Social housing blocks in Negenmanneke, Sint-Pieters-Leeuw
Flanders

Residents of 27 social flats in Negenmanneke must move sooner over safety concerns

Updated: 30 June 2026, 00:00 UTC — Sint-Pieters-Leeuw, Flemish Brabant: Residents of 27 apartments in social housing blocks in Negenmanneke must move sooner than planned after concerns were raised over fire safety and structural stability, according to Het Nieuwsblad. The local report says the affected homes are in the social housing blocks in the Negenmanneke district and that the relocation is being accelerated because of danger linked to brandveiligheid and stabiliteit. Wonen in Vlaanderen, the Flemish housing agency, states that homes in Flanders must meet minimum standards for structural stability, safety, health and basic comfort, and that unsafe or non-conforming homes cannot be rented out.

Belgium Impulse Editorial·30 June 2026·2 min read·4 sources
Key signal

The immediate issue is housing security. Residents of the affected appartementen sociale woonblokken must prepare for a faster move, with practical consequences for school runs, care arrangements, work commutes, language support, mail, utilities and access to services. For social tenants, relocation is especially disruptive because replacement housing depends on the local social-housing stock and allocation rules.

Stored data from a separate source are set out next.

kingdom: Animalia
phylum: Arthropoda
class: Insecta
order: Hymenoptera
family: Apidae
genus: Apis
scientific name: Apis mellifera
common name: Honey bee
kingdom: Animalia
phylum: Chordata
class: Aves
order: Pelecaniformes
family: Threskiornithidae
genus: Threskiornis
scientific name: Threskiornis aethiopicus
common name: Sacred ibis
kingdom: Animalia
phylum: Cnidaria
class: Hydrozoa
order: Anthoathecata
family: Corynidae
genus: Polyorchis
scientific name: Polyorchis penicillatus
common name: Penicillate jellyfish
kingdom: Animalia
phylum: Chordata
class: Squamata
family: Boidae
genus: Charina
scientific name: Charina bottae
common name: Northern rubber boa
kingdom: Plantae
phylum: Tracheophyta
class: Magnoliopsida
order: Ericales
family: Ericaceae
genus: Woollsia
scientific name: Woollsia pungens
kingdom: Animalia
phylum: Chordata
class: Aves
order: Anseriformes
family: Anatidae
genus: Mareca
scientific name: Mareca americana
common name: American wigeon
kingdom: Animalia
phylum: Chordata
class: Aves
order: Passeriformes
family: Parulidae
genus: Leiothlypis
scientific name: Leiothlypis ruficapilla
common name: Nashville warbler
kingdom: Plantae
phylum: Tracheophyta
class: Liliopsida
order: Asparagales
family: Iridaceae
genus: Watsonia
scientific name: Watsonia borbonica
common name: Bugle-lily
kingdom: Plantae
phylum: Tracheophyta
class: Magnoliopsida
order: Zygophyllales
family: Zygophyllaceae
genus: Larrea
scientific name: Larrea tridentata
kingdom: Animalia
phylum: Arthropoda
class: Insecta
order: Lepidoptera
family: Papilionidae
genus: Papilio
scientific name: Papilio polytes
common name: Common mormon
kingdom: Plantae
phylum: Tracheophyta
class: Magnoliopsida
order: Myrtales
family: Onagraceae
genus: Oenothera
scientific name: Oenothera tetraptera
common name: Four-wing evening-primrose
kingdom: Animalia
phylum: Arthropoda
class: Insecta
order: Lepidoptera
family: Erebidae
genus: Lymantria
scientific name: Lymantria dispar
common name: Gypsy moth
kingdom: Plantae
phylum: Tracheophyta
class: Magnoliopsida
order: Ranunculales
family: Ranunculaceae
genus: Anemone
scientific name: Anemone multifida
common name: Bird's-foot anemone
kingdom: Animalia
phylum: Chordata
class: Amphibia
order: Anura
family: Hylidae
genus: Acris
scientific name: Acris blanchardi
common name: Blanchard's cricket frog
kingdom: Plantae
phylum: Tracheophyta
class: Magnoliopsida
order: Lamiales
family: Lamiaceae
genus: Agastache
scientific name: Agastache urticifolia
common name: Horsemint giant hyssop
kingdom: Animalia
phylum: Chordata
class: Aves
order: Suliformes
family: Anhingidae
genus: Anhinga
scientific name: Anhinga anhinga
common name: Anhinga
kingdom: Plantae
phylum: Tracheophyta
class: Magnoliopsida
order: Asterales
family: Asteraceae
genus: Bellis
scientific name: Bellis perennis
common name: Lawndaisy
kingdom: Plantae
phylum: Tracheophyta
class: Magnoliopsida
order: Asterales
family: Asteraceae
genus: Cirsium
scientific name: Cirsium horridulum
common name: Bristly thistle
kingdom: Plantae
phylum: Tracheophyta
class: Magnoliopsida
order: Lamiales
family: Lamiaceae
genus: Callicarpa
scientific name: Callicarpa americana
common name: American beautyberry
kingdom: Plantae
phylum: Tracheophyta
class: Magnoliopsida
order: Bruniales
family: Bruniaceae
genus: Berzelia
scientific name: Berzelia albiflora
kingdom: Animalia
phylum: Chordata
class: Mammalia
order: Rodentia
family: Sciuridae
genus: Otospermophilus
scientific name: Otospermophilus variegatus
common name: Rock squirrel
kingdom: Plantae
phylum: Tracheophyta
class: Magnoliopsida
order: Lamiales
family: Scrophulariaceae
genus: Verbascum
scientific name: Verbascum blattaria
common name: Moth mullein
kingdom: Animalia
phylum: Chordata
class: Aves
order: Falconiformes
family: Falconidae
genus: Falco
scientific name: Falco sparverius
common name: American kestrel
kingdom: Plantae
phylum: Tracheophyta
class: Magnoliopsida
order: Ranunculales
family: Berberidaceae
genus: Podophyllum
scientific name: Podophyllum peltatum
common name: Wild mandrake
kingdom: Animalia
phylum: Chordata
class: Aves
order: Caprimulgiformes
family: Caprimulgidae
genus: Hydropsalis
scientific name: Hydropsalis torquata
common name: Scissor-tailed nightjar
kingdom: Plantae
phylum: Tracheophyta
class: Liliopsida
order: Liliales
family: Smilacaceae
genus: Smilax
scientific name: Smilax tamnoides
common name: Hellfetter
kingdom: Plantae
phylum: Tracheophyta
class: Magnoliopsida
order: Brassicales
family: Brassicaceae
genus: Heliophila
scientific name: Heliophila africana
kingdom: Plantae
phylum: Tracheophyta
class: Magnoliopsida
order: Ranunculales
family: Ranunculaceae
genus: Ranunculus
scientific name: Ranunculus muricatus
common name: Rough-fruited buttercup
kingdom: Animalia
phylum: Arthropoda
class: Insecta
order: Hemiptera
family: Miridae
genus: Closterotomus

The subject is a local housing-safety decision affecting residents of 27 social apartments in Negenmanneke, a district of Sint-Pieters-Leeuw near Brussels. Het Nieuwsblad is the direct source for the relocation order and the stated danger for fire safety and stability. Wonen in Vlaanderen provides the official regulatory context: Flemish homes must meet minimum housing-quality standards, including the structural stability of roofs, walls and floors, safe installations, safe stairs, access, and enough smoke detectors.

Background

Flemish social housing has been reorganised into 41 woonmaatschappijen, each with a defined operating area, according to Wonen in Vlaanderen. That structure matters here because urgent relocations in social housing normally involve the local woonmaatschappij and the municipality, while the Flemish housing-quality framework sets the safety baseline.

OIS Intelligence

Impact

Regional — The impact is local to Negenmanneke and Sint-Pieters-Leeuw, within the Halle-Vilvoorde-Zuid social-housing area. Wonen in Vlaanderen’s official work-area list identifies Sint-Pieters-Leeuw as part of Woonpunt Zennevallei’s area.

Opposing perspectives

  1. Affected residents

    Residents of the 27 flats face the practical burden of a faster move: packing, finding temporary or replacement accommodation, keeping children near school, maintaining care routines and staying connected to local services. Their priority is clear information on timing, destination housing, moving help and whether they can return.

  2. Housing and safety authorities

    The housing-side priority is public safety. If fire safety or structural stability is judged unsafe, the responsible actors have to reduce risk before convenience or continuity. Their key challenge is to move people quickly while still giving tenants clear written instructions, contacts and practical support.